[Work task]
For the listing below, give the count of lines containing "wall", and no other text.

[Dataset records]
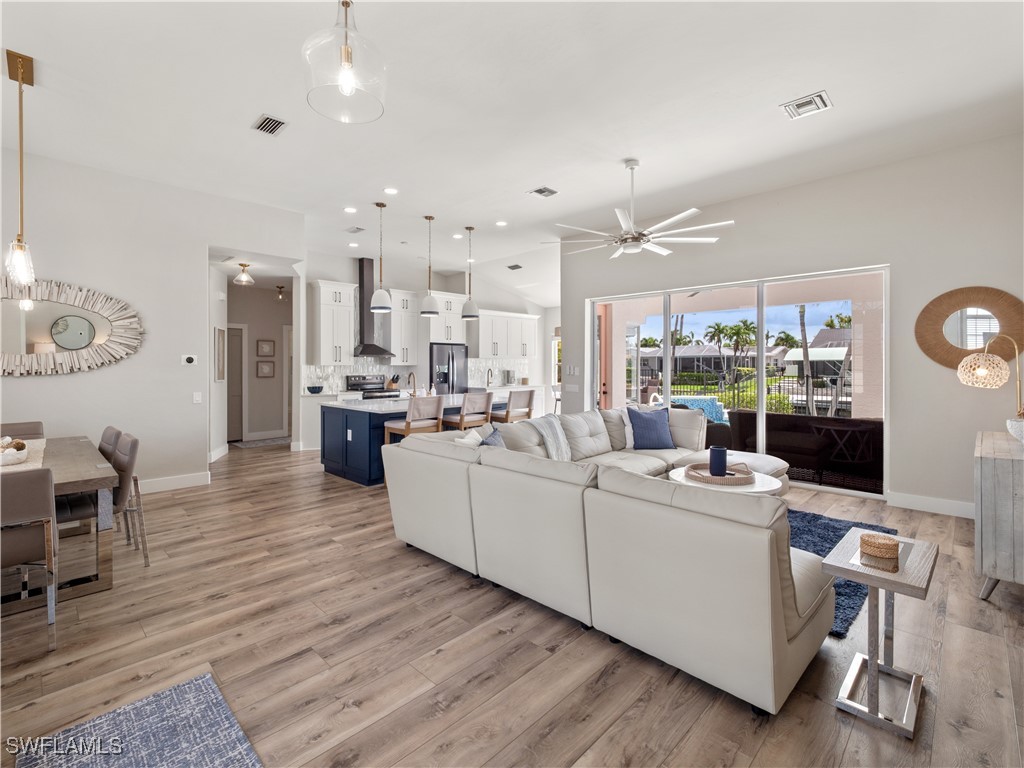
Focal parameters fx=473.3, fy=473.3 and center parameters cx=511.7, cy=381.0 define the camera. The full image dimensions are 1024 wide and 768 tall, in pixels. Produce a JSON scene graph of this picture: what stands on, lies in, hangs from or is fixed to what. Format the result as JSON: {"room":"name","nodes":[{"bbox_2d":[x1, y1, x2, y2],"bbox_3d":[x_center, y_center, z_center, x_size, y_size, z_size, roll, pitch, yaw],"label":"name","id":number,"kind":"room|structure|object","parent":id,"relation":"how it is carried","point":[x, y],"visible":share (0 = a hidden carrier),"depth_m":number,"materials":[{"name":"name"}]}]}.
{"room":"living room","nodes":[
{"label":"living room","id":0,"kind":"room"},
{"bbox_2d":[0,143,305,494],"bbox_3d":[-4.545,-0.490,4.376,0.148,3.368,5.029,1,1,45],"label":"left wall","id":1,"kind":"structure","parent":0,"point":[54,381],"depth_m":4.91,"materials":[{"name":"white paint"}]},
{"bbox_2d":[0,275,143,376],"bbox_3d":[-4.388,-0.518,4.379,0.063,0.969,1.652,1,1,45],"label":"wall mirror","id":2,"kind":"object","parent":1,"relation":"attached to","point":[39,334],"visible":1,"depth_m":4.49,"materials":[{"name":"mirror"}]},
{"bbox_2d":[135,471,210,493],"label":"baseboard","id":3,"kind":"structure","parent":1,"relation":"attached to","point":[196,478],"depth_m":5.18,"materials":[{"name":"white paint"}]},
{"bbox_2d":[180,354,197,365],"bbox_3d":[-3.589,-0.239,5.258,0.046,0.110,0.148,1,1,45],"label":"thermostat","id":4,"kind":"object","parent":1,"relation":"attached to","point":[189,360],"visible":0.98,"depth_m":5.24,"materials":[{"name":"white"}]},
{"bbox_2d":[192,392,201,403],"bbox_3d":[-3.523,0.182,5.290,0.011,0.117,0.078,1,1,45],"label":"light switch","id":5,"kind":"object","parent":1,"relation":"attached to","point":[198,399],"visible":0.98,"depth_m":5.29,"materials":[{"name":"white plastic"}]},
{"bbox_2d":[214,326,225,381],"bbox_3d":[-4.089,-0.373,6.628,0.251,0.738,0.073,1,1,45],"label":"picture frame","id":6,"kind":"object","parent":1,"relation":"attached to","point":[219,377],"visible":0.95,"depth_m":6.59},
{"bbox_2d":[226,282,290,441],"bbox_3d":[-4.738,-0.314,8.814,0.145,2.780,2.252,1,1,45],"label":"hallway wall","id":7,"kind":"structure","parent":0,"point":[251,392],"depth_m":8.84,"materials":[{"name":"paint"}]},
{"bbox_2d":[226,324,245,441],"bbox_3d":[-5.218,0.051,8.379,0.102,2.053,0.858,1,1,45],"label":"hallway door","id":8,"kind":"structure","parent":7,"relation":"in","point":[234,437],"depth_m":8.57,"materials":[{"name":"grey"}]},
{"bbox_2d":[256,339,274,355],"bbox_3d":[-4.493,-0.598,8.627,0.030,0.312,0.289,1,1,45],"label":"picture frame","id":9,"kind":"object","parent":7,"relation":"attached to","point":[263,349],"visible":0.98,"depth_m":8.61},
{"bbox_2d":[256,360,274,377],"bbox_3d":[-4.473,-0.221,8.589,0.030,0.299,0.285,1,1,45],"label":"picture frame","id":10,"kind":"object","parent":7,"relation":"attached to","point":[266,366],"visible":0.99,"depth_m":8.58,"materials":[{"name":"brown"}]},
{"bbox_2d":[386,374,400,390],"bbox_3d":[-2.179,0.022,8.675,0.208,0.325,0.155,1,1,45],"label":"knife block","id":11,"kind":"object","parent":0,"point":[393,381],"visible":0.92,"depth_m":8.62,"materials":[{"name":"brown wood"}]},
{"bbox_2d":[303,249,555,431],"bbox_3d":[-1.386,-0.626,9.825,0.175,3.324,5.958,1,1,45],"label":"kitchen wall","id":12,"kind":"structure","parent":0,"point":[448,289],"depth_m":9.13,"materials":[{"name":"white paint"}]},
{"bbox_2d":[309,279,358,365],"bbox_3d":[-3.017,-0.968,8.019,0.399,1.381,0.702,1,1,45],"label":"upper cabinet","id":13,"kind":"object","parent":12,"relation":"attached to","point":[323,289],"visible":0.97,"depth_m":7.88,"materials":[{"name":"white paint"}]},
{"bbox_2d":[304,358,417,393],"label":"backsplash","id":14,"kind":"structure","parent":12,"relation":"attached to","point":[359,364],"depth_m":8.42,"materials":[{"name":"white tile"}]},
{"bbox_2d":[354,259,395,357],"bbox_3d":[-2.519,-1.277,8.313,0.519,1.675,0.746,1,1,45],"label":"range hood","id":15,"kind":"object","parent":12,"relation":"attached to","point":[363,293],"visible":0.81,"depth_m":8.28,"materials":[{"name":"silver metal"}]},
{"bbox_2d":[388,287,419,364],"bbox_3d":[-2.059,-0.983,8.838,0.399,1.360,0.546,1,1,45],"label":"upper cabinet","id":16,"kind":"object","parent":12,"relation":"attached to","point":[395,313],"visible":0.79,"depth_m":8.72,"materials":[{"name":"white paint"}]},
{"bbox_2d":[424,291,466,342],"bbox_3d":[-1.378,-1.214,9.292,0.588,0.952,0.863,1,1,45],"label":"upper cabinet","id":17,"kind":"object","parent":12,"relation":"attached to","point":[452,321],"visible":0.76,"depth_m":9.09,"materials":[{"name":"white paint"}]},
{"bbox_2d":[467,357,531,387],"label":"tile backsplash","id":18,"kind":"structure","parent":12,"relation":"attached to","point":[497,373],"depth_m":10.32,"materials":[{"name":"white tile"}]},
{"bbox_2d":[473,310,539,359],"bbox_3d":[-0.196,-0.946,10.342,0.398,1.057,1.948,1,1,45],"label":"upper cabinet","id":19,"kind":"object","parent":12,"relation":"attached to","point":[486,315],"visible":0.88,"depth_m":10.08,"materials":[{"name":"white paint"}]},
{"bbox_2d":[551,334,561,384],"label":"window","id":20,"kind":"structure","parent":12,"relation":"in","point":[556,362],"depth_m":11.68,"materials":[{"name":"white glass"}]},
{"bbox_2d":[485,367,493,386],"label":"faucet","id":21,"kind":"object","parent":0,"point":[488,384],"visible":1,"depth_m":9.99,"materials":[{"name":"silver metal"}]},
{"bbox_2d":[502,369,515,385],"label":"coffee maker","id":22,"kind":"object","parent":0,"point":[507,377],"visible":0.98,"depth_m":10.24,"materials":[{"name":"silver metal"}]},
{"bbox_2d":[0,439,1023,767],"bbox_3d":[-0.570,1.251,5.336,11.248,0.104,11.144,1,1,45],"label":"floor","id":23,"kind":"structure","parent":0,"point":[989,616],"depth_m":2.16,"materials":[{"name":"brown wood"}]},
{"bbox_2d":[0,420,44,439],"bbox_3d":[-4.006,0.785,3.757,0.573,0.884,0.464,1,1,45],"label":"dining chair","id":24,"kind":"object","parent":23,"relation":"on","point":[34,427],"visible":0.26,"depth_m":3.95,"materials":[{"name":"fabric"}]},
{"bbox_2d":[0,466,58,652],"bbox_3d":[-2.479,0.833,2.228,0.553,0.845,0.492,1,1,45],"label":"dining chair","id":25,"kind":"object","parent":23,"relation":"on","point":[20,485],"visible":1,"depth_m":2.20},
{"bbox_2d":[0,435,120,602],"bbox_3d":[-3.245,0.866,2.968,1.852,0.736,1.065,1,1,45],"label":"dining table","id":26,"kind":"object","parent":23,"relation":"on","point":[79,478],"visible":0.74,"depth_m":2.75,"materials":[{"name":"wood"}]},
{"bbox_2d":[0,438,46,472],"bbox_3d":[-3.262,0.479,2.962,1.641,0.009,0.420,1,1,45],"label":"table runner","id":27,"kind":"object","parent":26,"relation":"on","point":[34,463],"visible":0.52,"depth_m":2.96,"materials":[{"name":"beige fabric"}]},
{"bbox_2d":[0,437,28,465],"bbox_3d":[-3.033,0.408,2.817,0.306,0.131,0.266,1,1,45],"label":"decorative bowl","id":28,"kind":"object","parent":27,"relation":"on","point":[18,457],"visible":0.99,"depth_m":2.78,"materials":[{"name":"white ceramic"}]},
{"bbox_2d":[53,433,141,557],"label":"dining chair","id":29,"kind":"object","parent":23,"relation":"on","point":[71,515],"visible":0.48,"depth_m":3.06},
{"bbox_2d":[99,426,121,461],"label":"dining chair","id":30,"kind":"object","parent":23,"relation":"on","point":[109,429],"visible":0.17,"depth_m":3.60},
{"bbox_2d":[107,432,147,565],"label":"dining chair","id":31,"kind":"object","parent":23,"relation":"on","point":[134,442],"visible":0.53,"depth_m":3.21,"materials":[{"name":"grey"}]},
{"bbox_2d":[15,672,261,767],"bbox_3d":[-1.014,1.275,1.121,1.596,0.011,0.849,1,1,45],"label":"blue rug","id":32,"kind":"object","parent":23,"relation":"on","point":[217,700],"visible":1,"depth_m":1.67,"materials":[{"name":"carpet"}]},
{"bbox_2d":[232,436,289,448],"bbox_3d":[-4.339,1.077,8.335,0.732,0.013,0.859,1,1,45],"label":"hallway rug","id":33,"kind":"object","parent":23,"relation":"on","point":[278,439],"visible":0.95,"depth_m":8.21,"materials":[{"name":"grey carpet"}]},
{"bbox_2d":[298,391,344,451],"bbox_3d":[-2.902,0.661,7.854,0.707,0.939,1.104,1,1,45],"label":"base cabinet","id":34,"kind":"object","parent":23,"relation":"on","point":[314,418],"visible":0.36,"depth_m":7.44,"materials":[{"name":"white"}]},
{"bbox_2d":[307,385,323,393],"bbox_3d":[-3.169,0.140,7.635,0.275,0.107,0.276,1,1,45],"label":"bowl","id":35,"kind":"object","parent":34,"relation":"on","point":[319,390],"visible":1,"depth_m":7.54,"materials":[{"name":"blue ceramic"}]},
{"bbox_2d":[345,374,397,399],"bbox_3d":[-2.438,0.484,8.274,0.689,1.169,0.731,1,1,45],"label":"range","id":36,"kind":"object","parent":23,"relation":"on","point":[361,384],"visible":0.32,"depth_m":8.31,"materials":[{"name":"silver metal"}]},
{"bbox_2d":[382,394,443,445],"bbox_3d":[-1.112,0.665,5.377,0.505,1.030,0.494,1,1,45],"label":"bar stool","id":37,"kind":"object","parent":23,"relation":"on","point":[395,427],"visible":0.6,"depth_m":5.25,"materials":[{"name":"wood"}]},
{"bbox_2d":[319,393,507,486],"bbox_3d":[-1.134,0.672,6.461,1.221,0.965,2.531,1,1,45],"label":"kitchen island","id":38,"kind":"object","parent":23,"relation":"on","point":[331,467],"visible":0.47,"depth_m":5.63,"materials":[{"name":"blue paint"}]},
{"bbox_2d":[406,372,416,396],"bbox_3d":[-1.384,0.061,6.515,0.212,0.341,0.109,1,1,45],"label":"faucet","id":39,"kind":"object","parent":38,"relation":"on","point":[414,384],"visible":0.94,"depth_m":6.52,"materials":[{"name":"silver metal"}]},
{"bbox_2d":[429,342,468,394],"bbox_3d":[-1.369,0.176,9.177,0.762,1.737,0.862,1,1,45],"label":"refrigerator","id":40,"kind":"object","parent":23,"relation":"on","point":[452,366],"visible":0.48,"depth_m":8.89,"materials":[{"name":"silver metal"}]},
{"bbox_2d":[445,390,494,431],"bbox_3d":[-0.569,0.641,5.974,0.501,1.048,0.490,1,1,45],"label":"bar stool","id":41,"kind":"object","parent":23,"relation":"on","point":[463,422],"visible":0.68,"depth_m":5.83,"materials":[{"name":"brown wood"}]},
{"bbox_2d":[490,388,534,423],"bbox_3d":[-0.030,0.622,6.639,0.508,1.038,0.489,1,1,45],"label":"bar stool","id":42,"kind":"object","parent":23,"relation":"on","point":[507,411],"visible":0.65,"depth_m":6.50,"materials":[{"name":"brown wood"}]},
{"bbox_2d":[378,401,836,718],"bbox_3d":[1.261,0.782,3.834,2.861,0.860,3.550,1,1,45],"label":"sectional sofa","id":43,"kind":"object","parent":23,"relation":"on","point":[575,493],"visible":0.99,"depth_m":2.26,"materials":[{"name":"leather"}]},
{"bbox_2d":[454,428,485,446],"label":"white pillow","id":44,"kind":"object","parent":43,"relation":"on","point":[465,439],"visible":0.34,"depth_m":3.69,"materials":[{"name":"white fabric"}]},
{"bbox_2d":[479,427,505,447],"bbox_3d":[-0.150,0.580,3.761,0.239,0.380,0.497,0,1,22],"label":"throw pillow","id":45,"kind":"object","parent":43,"relation":"on","point":[486,442],"visible":0.27,"depth_m":3.75,"materials":[{"name":"blue fabric"}]},
{"bbox_2d":[527,415,571,460],"bbox_3d":[0.369,0.570,4.440,0.386,0.426,0.478,1,1,45],"label":"throw blanket","id":46,"kind":"object","parent":43,"relation":"on","point":[548,427],"visible":0.73,"depth_m":4.39,"materials":[{"name":"fabric"}]},
{"bbox_2d":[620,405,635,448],"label":"white pillow","id":47,"kind":"object","parent":43,"relation":"on","point":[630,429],"visible":0.45,"depth_m":5.13,"materials":[{"name":"white fabric"}]},
{"bbox_2d":[626,406,674,450],"bbox_3d":[1.488,0.506,5.100,0.499,0.435,0.258,0,1,-8],"label":"blue pillow","id":48,"kind":"object","parent":43,"relation":"on","point":[641,424],"visible":0.99,"depth_m":5.02,"materials":[{"name":"blue fabric"}]},
{"bbox_2d":[782,508,894,636],"bbox_3d":[1.654,1.221,3.689,1.992,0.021,2.181,1,1,45],"label":"blue rug","id":49,"kind":"object","parent":23,"relation":"on","point":[819,551],"visible":0.18,"depth_m":3.54,"materials":[{"name":"blue carpet"}]},
{"bbox_2d":[666,466,783,496],"bbox_3d":[1.686,0.988,3.797,0.875,0.436,0.866,1,1,45],"label":"coffee table","id":50,"kind":"object","parent":49,"relation":"on","point":[683,480],"visible":0.29,"depth_m":3.59,"materials":[{"name":"white"}]},
{"bbox_2d":[685,462,754,485],"bbox_3d":[1.633,0.728,3.736,0.486,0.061,0.495,1,1,45],"label":"woven tray","id":51,"kind":"object","parent":50,"relation":"on","point":[738,478],"visible":0.82,"depth_m":3.64,"materials":[{"name":"brown wicker"}]},
{"bbox_2d":[709,446,727,476],"bbox_3d":[1.612,0.630,3.713,0.124,0.227,0.125,1,1,45],"label":"vase","id":52,"kind":"object","parent":51,"relation":"on","point":[715,457],"visible":0.99,"depth_m":3.66,"materials":[{"name":"blue ceramic"}]},
{"bbox_2d":[826,531,937,739],"bbox_3d":[1.491,0.986,1.913,0.312,0.565,0.483,1,1,45],"label":"side table","id":53,"kind":"object","parent":23,"relation":"on","point":[902,541],"visible":0.89,"depth_m":1.85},
{"bbox_2d":[859,532,899,559],"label":"woven basket","id":54,"kind":"object","parent":53,"relation":"on","point":[870,543],"visible":1,"depth_m":1.94,"materials":[{"name":"wicker"}]},
{"bbox_2d":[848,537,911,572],"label":"tray","id":55,"kind":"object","parent":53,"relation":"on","point":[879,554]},
{"bbox_2d":[973,428,1023,600],"bbox_3d":[3.272,0.820,3.006,0.500,0.833,1.475,1,1,45],"label":"sideboard","id":56,"kind":"object","parent":23,"relation":"on","point":[982,478],"visible":0.97,"depth_m":2.64,"materials":[{"name":"grey wood"}]},
{"bbox_2d":[957,333,1023,420],"bbox_3d":[3.527,0.048,3.418,0.483,0.786,0.300,0,1,-6],"label":"table lamp","id":57,"kind":"object","parent":56,"relation":"on","point":[980,371],"visible":0.99,"depth_m":3.40,"materials":[{"name":"gold metal"}]},
{"bbox_2d":[1006,418,1023,442],"bbox_3d":[3.273,0.324,2.927,0.330,0.153,0.328,1,1,45],"label":"white bowl","id":58,"kind":"object","parent":56,"relation":"on","point":[1022,429],"visible":1,"depth_m":2.95,"materials":[{"name":"white ceramic"}]},
{"bbox_2d":[0,0,1023,303],"bbox_3d":[-0.666,-2.183,4.925,10.354,0.126,10.114,1,1,45],"label":"ceiling","id":59,"kind":"structure","parent":0,"point":[842,95],"depth_m":3.57,"materials":[{"name":"white paint"}]},
{"bbox_2d":[5,49,35,288],"bbox_3d":[-3.183,-1.348,3.066,0.264,1.480,0.151,1,1,45],"label":"pendant light","id":60,"kind":"object","parent":59,"relation":"hanging from","point":[20,63],"visible":1,"depth_m":3.06,"materials":[{"name":"gold"}]},
{"bbox_2d":[234,262,254,285],"bbox_3d":[-3.766,-1.518,6.667,0.252,0.272,0.254,1,1,45],"label":"hallway ceiling light","id":61,"kind":"object","parent":59,"relation":"attached to","point":[244,265],"visible":0.99,"depth_m":6.63,"materials":[{"name":"clear glass"}]},
{"bbox_2d":[252,114,286,135],"bbox_3d":[-1.961,-2.071,3.830,0.301,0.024,0.189,1,1,45],"label":"ceiling vent","id":62,"kind":"object","parent":59,"relation":"attached to","point":[266,119],"visible":0.99,"depth_m":3.82,"materials":[{"name":"metal"}]},
{"bbox_2d":[275,284,285,300],"bbox_3d":[-4.244,-1.621,8.668,0.198,0.243,0.198,1,1,45],"label":"hallway ceiling light","id":63,"kind":"object","parent":59,"relation":"attached to","point":[280,291],"visible":0.99,"depth_m":8.64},
{"bbox_2d":[303,0,387,123],"bbox_3d":[-0.660,-1.568,1.882,0.325,0.938,0.324,1,1,45],"label":"pendant light","id":64,"kind":"object","parent":59,"relation":"hanging from","point":[346,76],"visible":1,"depth_m":1.84,"materials":[{"name":"clear glass"}]},
{"bbox_2d":[343,206,356,213],"bbox_3d":[-2.024,-2.138,5.913,0.168,0.011,0.168,1,1,45],"label":"recessed light","id":65,"kind":"object","parent":59,"relation":"in","point":[348,209],"visible":0.98,"depth_m":5.90,"materials":[{"name":"white"}]},
{"bbox_2d":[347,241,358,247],"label":"recessed light","id":66,"kind":"object","parent":59,"relation":"in","point":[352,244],"visible":0.98,"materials":[{"name":"white"}]},
{"bbox_2d":[345,225,364,233],"bbox_3d":[-2.254,-2.171,6.781,0.323,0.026,0.187,1,1,45],"label":"ceiling vent","id":67,"kind":"object","parent":59,"relation":"attached to","point":[357,229],"visible":0.99,"depth_m":6.76,"materials":[{"name":"metal"}]},
{"bbox_2d":[369,201,391,313],"bbox_3d":[-1.588,-1.486,5.723,0.262,1.327,0.261,1,1,45],"label":"pendant light","id":68,"kind":"object","parent":59,"relation":"hanging from","point":[380,306],"visible":1,"depth_m":5.66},
{"bbox_2d":[383,186,398,194],"bbox_3d":[-1.343,-2.105,5.240,0.172,0.011,0.172,1,1,45],"label":"recessed light","id":69,"kind":"object","parent":59,"relation":"in","point":[391,190],"visible":0.98,"depth_m":5.23,"materials":[{"name":"white"}]},
{"bbox_2d":[419,216,439,316],"bbox_3d":[-1.098,-1.514,6.256,0.263,1.297,0.264,1,1,45],"label":"pendant light","id":70,"kind":"object","parent":59,"relation":"hanging from","point":[429,310],"visible":1,"depth_m":6.19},
{"bbox_2d":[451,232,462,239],"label":"recessed light","id":71,"kind":"object","parent":59,"relation":"in","point":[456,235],"visible":0.98,"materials":[{"name":"white"}]},
{"bbox_2d":[459,225,479,319],"bbox_3d":[-0.600,-1.534,6.712,0.271,1.301,0.272,1,1,45],"label":"pendant light","id":72,"kind":"object","parent":59,"relation":"hanging from","point":[469,229],"visible":1,"depth_m":6.64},
{"bbox_2d":[495,219,507,226],"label":"recessed light","id":73,"kind":"object","parent":59,"relation":"in","point":[501,224],"visible":0.98,"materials":[{"name":"white"}]},
{"bbox_2d":[506,263,522,270],"bbox_3d":[0.057,-2.228,9.219,0.307,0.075,0.211,1,1,45],"label":"ceiling vent","id":74,"kind":"object","parent":59,"relation":"attached to","point":[516,265],"visible":0.99,"depth_m":9.19,"materials":[{"name":"metal"}]},
{"bbox_2d":[529,186,557,197],"bbox_3d":[0.348,-2.113,5.292,0.235,0.021,0.277,1,1,45],"label":"ceiling vent","id":75,"kind":"object","parent":59,"relation":"attached to","point":[541,192],"visible":0.98,"depth_m":5.27,"materials":[{"name":"metal"}]},
{"bbox_2d":[543,160,732,258],"bbox_3d":[1.166,-1.684,4.591,1.696,0.819,1.692,1,1,45],"label":"ceiling fan","id":76,"kind":"object","parent":59,"relation":"hanging from","point":[687,214],"visible":0.99,"depth_m":4.45,"materials":[{"name":"white metal"}]},
{"bbox_2d":[781,91,831,118],"bbox_3d":[2.211,-2.067,3.552,0.288,0.021,0.273,1,1,45],"label":"ceiling vent","id":77,"kind":"object","parent":59,"relation":"attached to","point":[800,104],"visible":0.99,"depth_m":3.54,"materials":[{"name":"white metal"}]},
{"bbox_2d":[563,131,1023,515],"bbox_3d":[2.783,-0.473,5.549,5.562,3.328,0.175,1,1,45],"label":"right wall","id":78,"kind":"structure","parent":0,"point":[902,427],"depth_m":4.54,"materials":[{"name":"paint"}]},
{"bbox_2d":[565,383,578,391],"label":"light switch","id":79,"kind":"object","parent":78,"relation":"attached to","point":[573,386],"visible":0.98,"depth_m":7.18,"materials":[{"name":"white plastic"}]},
{"bbox_2d":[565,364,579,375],"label":"light switch","id":80,"kind":"object","parent":78,"relation":"attached to","point":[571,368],"visible":0.98,"depth_m":7.12,"materials":[{"name":"white plastic"}]},
{"bbox_2d":[586,266,885,495],"bbox_3d":[2.519,-0.029,5.972,3.341,2.305,0.117,1,1,45],"label":"sliding glass door","id":81,"kind":"structure","parent":78,"relation":"in","point":[762,396],"depth_m":5.60,"materials":[{"name":"glass"}]},
{"bbox_2d":[886,491,974,518],"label":"baseboard","id":82,"kind":"structure","parent":78,"relation":"attached to","point":[908,500],"depth_m":4.37,"materials":[{"name":"white paint"}]},
{"bbox_2d":[915,287,1023,369],"bbox_3d":[4.044,-0.458,4.164,0.789,0.768,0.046,1,1,45],"label":"round mirror","id":83,"kind":"object","parent":78,"relation":"attached to","point":[946,364],"visible":0.95,"depth_m":4.17,"materials":[{"name":"mirror"}]},
{"label":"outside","id":84,"kind":"structure","parent":0,"visible":0},
{"bbox_2d":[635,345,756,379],"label":"house","id":85,"kind":"structure","parent":84,"point":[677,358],"materials":[{"name":"grey"}]},
{"bbox_2d":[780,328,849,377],"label":"house","id":86,"kind":"structure","parent":84,"point":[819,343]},
{"label":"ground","id":87,"kind":"structure","parent":84,"visible":0},
{"bbox_2d":[670,395,727,424],"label":"swimming pool","id":88,"kind":"structure","parent":87,"relation":"on","point":[713,405],"depth_m":7.86,"materials":[{"name":"blue liquid"}]},
{"bbox_2d":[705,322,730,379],"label":"palm tree","id":89,"kind":"object","parent":87,"relation":"on","point":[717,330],"visible":0.92,"materials":[{"name":"green plant"}]},
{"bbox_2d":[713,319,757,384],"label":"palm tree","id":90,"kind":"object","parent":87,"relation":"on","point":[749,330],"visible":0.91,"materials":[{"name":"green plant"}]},
{"bbox_2d":[649,370,849,418],"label":"fence","id":91,"kind":"object","parent":87,"relation":"on","point":[779,386],"visible":0.42,"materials":[{"name":"black metal"}]},
{"bbox_2d":[719,410,882,491],"bbox_3d":[3.742,0.799,5.958,1.940,0.812,0.839,1,1,45],"label":"outdoor sofa","id":92,"kind":"object","parent":87,"relation":"on","point":[872,433],"visible":0.67,"depth_m":5.50,"materials":[{"name":"wicker"}]},
{"bbox_2d":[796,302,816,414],"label":"palm tree","id":93,"kind":"object","parent":87,"relation":"on","point":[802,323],"visible":0.64,"materials":[{"name":"plant"}]},
{"bbox_2d":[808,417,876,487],"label":"outdoor side table","id":94,"kind":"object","parent":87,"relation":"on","point":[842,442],"visible":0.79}
]}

[Solution to this task]
5